:: MATERIAL FOR THIS TASK ::

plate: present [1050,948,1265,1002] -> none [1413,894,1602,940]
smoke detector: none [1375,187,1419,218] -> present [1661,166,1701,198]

:::
:: MATERIAL FOR THIS TASK ::

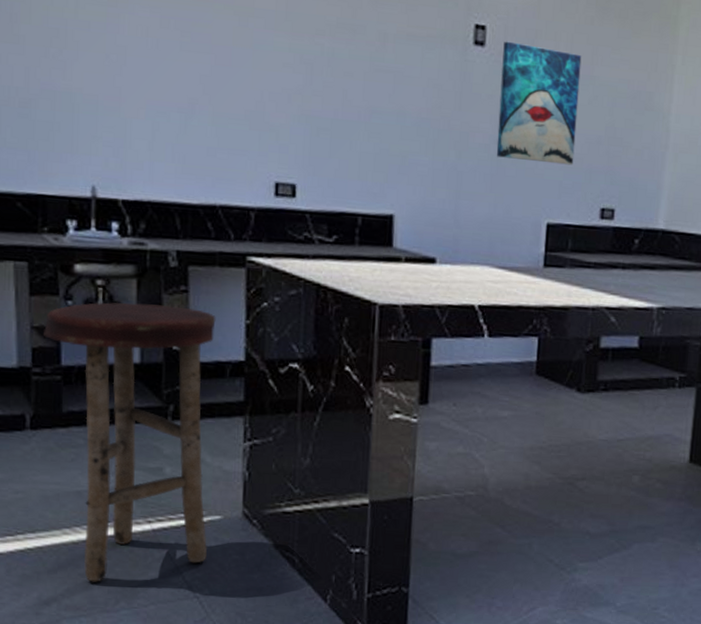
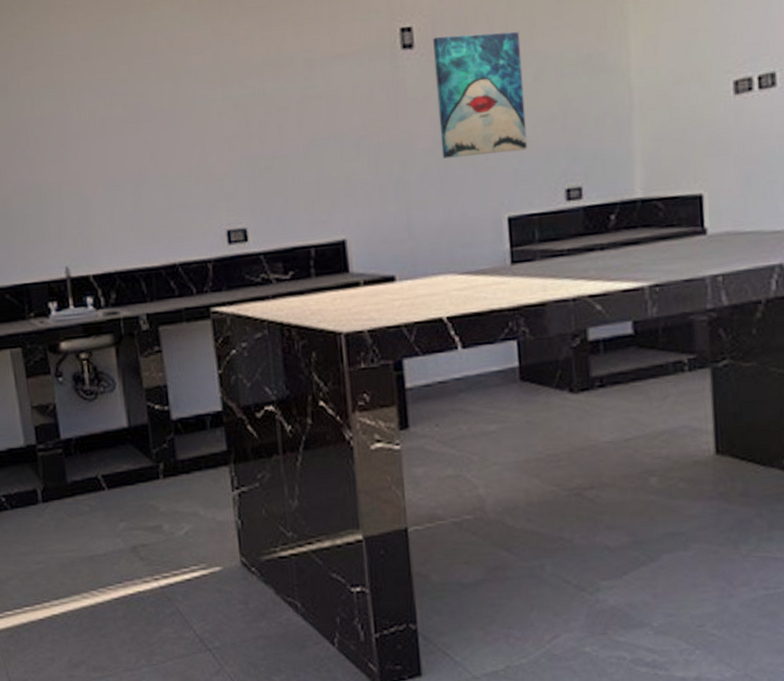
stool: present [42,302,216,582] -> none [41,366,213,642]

:::

_PROBLEM TO SOLVE:_
Give back, unchanged, the run of lines in the listing above that begins at the line containing "plate: present [1050,948,1265,1002]" and ends at the line containing "smoke detector: none", both included.

_SOLUTION TO THE PROBLEM:_
plate: present [1050,948,1265,1002] -> none [1413,894,1602,940]
smoke detector: none [1375,187,1419,218] -> present [1661,166,1701,198]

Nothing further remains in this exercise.